El calor de la tarde en Veracruz se sentía más pesado que de costumbre, una humedad pegajosa que hacía que la ropa se adhiriera al cuerpo como una segunda piel molesta. El ventilador de techo giraba perezosamente sobre nosotros, cortando el aire denso con un zumbido rítmico que parecía contar los segundos de silencio en la sala. Estaba parada frente a la pequeña caja de seguridad empotrada en el armario, esa que había instalado hace 20 años cuando los robos en el barrio se pusieron feos. Dentro, hasta esa mañana, descansaban los ahorros de toda mi vida, fajos de billetes ordenados meticulosamente, el fruto de vender canela, chiles secos, pimienta y semillas durante 40 años en mi local, el grano de oro.
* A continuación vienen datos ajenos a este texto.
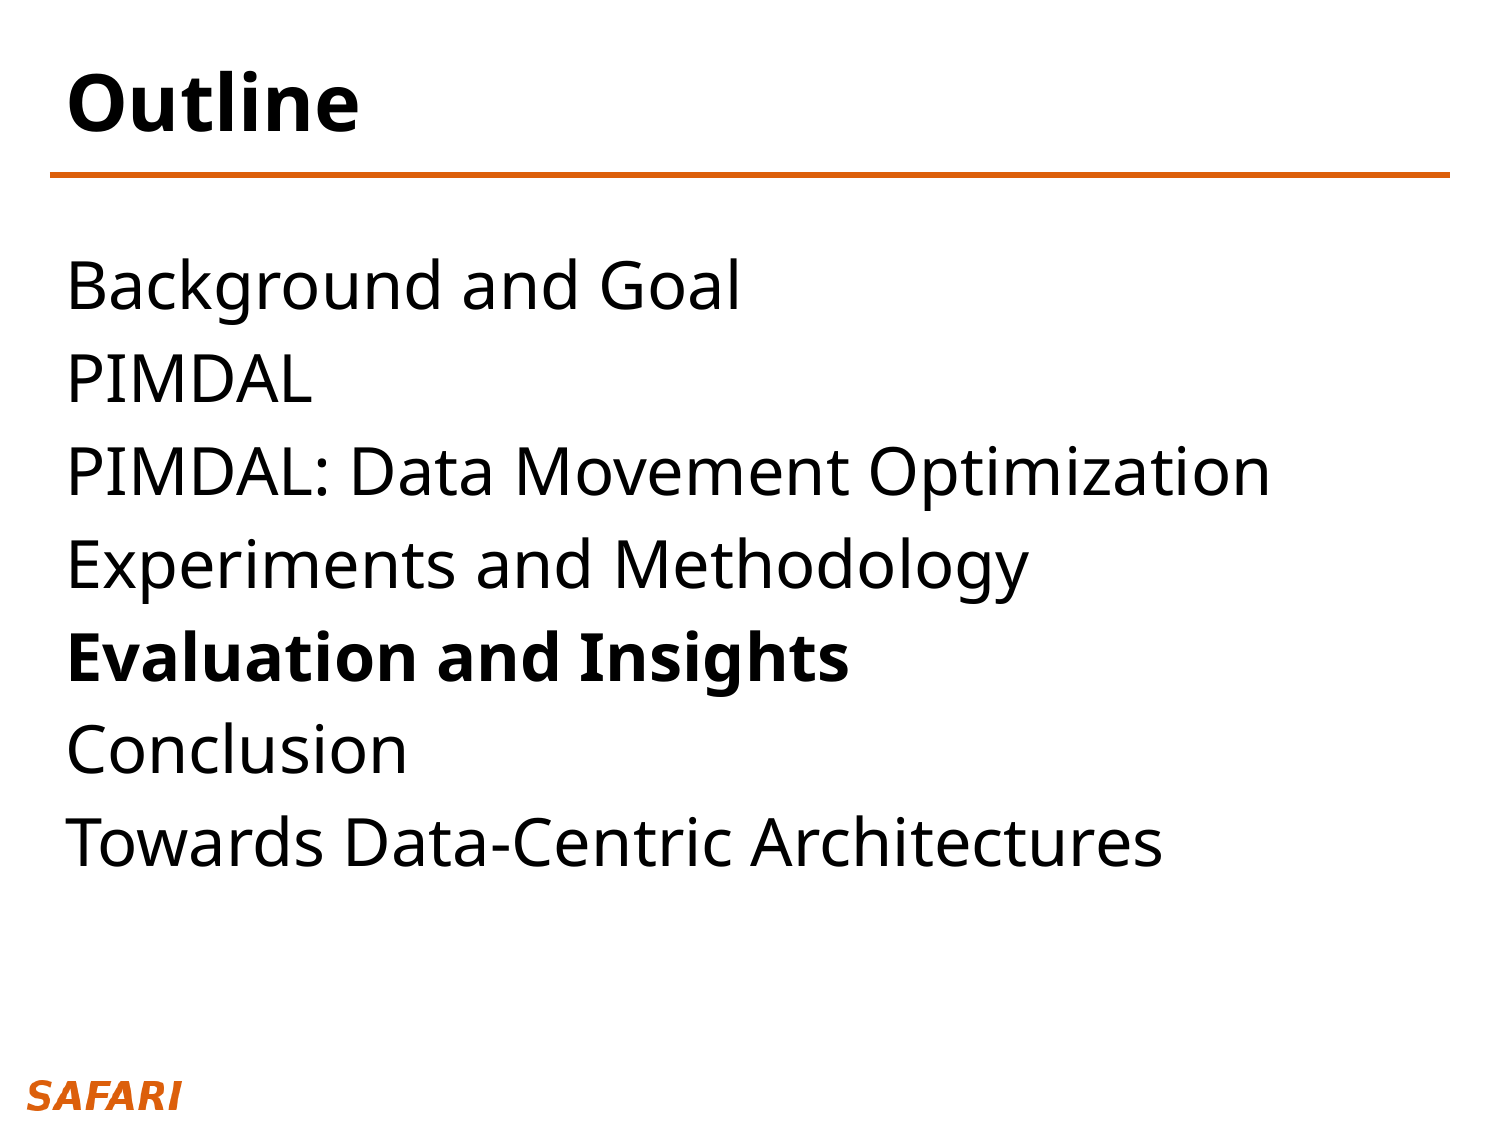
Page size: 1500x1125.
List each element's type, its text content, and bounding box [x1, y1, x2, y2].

title Outline [50, 12, 1450, 200]
list Background and Goal PIMDAL PIMDAL: Data Movement Optimization Experiments and Methodology Evaluation and Insights Conclusion Towards Data-Centric Architectures [50, 244, 1450, 1075]
picture [25, 1072, 187, 1120]
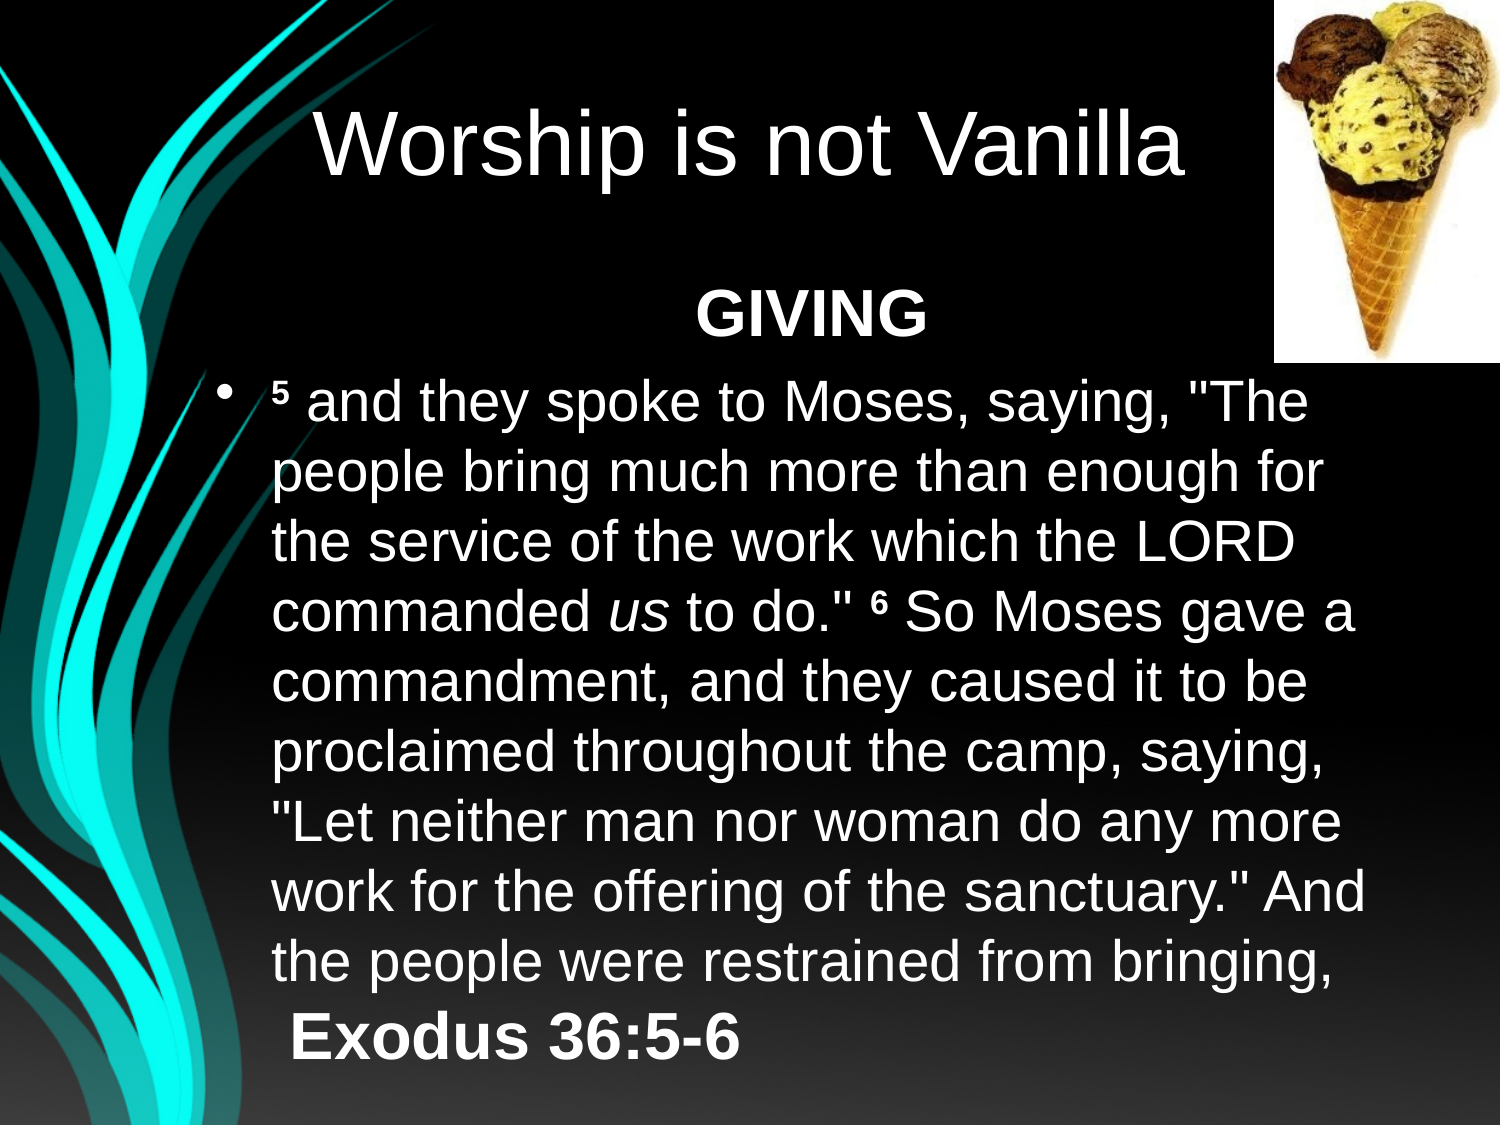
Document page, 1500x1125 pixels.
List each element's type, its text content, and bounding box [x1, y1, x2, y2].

list GIVING 5 and they spoke to Moses, saying, "The people bring much more than enough for the service of the work which the Lord commanded us to do." 6 So Moses gave a commandment, and they caused it to be proclaimed throughout the camp, saying, "Let neither man nor woman do any more work for the offering of the sanctuary." And the people were restrained from bringing, Exodus 36:5-6 [199, 262, 1426, 1006]
title Worship is not Vanilla [74, 44, 1269, 233]
picture [0, 0, 1500, 1125]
Ahora no había nada, solo el fieltro gris del fondo acumulando polvo. Giré lentamente sobre mis talones, sintiendo cómo mis rodillas crujían. Ese sonido familiar que me recordaba el paso del tiempo. Detrás de mí estaban ellos.
Julián, mi único hijo, miraba sus zapatos con esa cobardía que siempre me dolió más que cualquier insulto. Y a su lado, Vanessa, mi nuera, con los brazos cruzados sobre el pecho y esa expresión de suficiencia que ponía cada vez que intentaba explicarme cómo funcionaba el mundo moderno, como si yo fuera una niña que no sabe atarse los cordones. ¿Dónde está?, pregunté. Mi voz salió baja, ronca, pero firme.
No iba a darles el gusto de verme temblar. Vanessa suspiró, un sonido largo y exagerado, como quien tiene que explicarle la tabla del uno a un estudiante lento. Se alzó las gafas de sol sobre la cabeza y dio un paso hacia mí, invadiendo mi espacio personal con su perfume dulzón, que siempre me mareaba. Ay, suegra, por favor, no empiece con sus dramas de telenovela”, dijo moviendo la mano como espantando una mosca.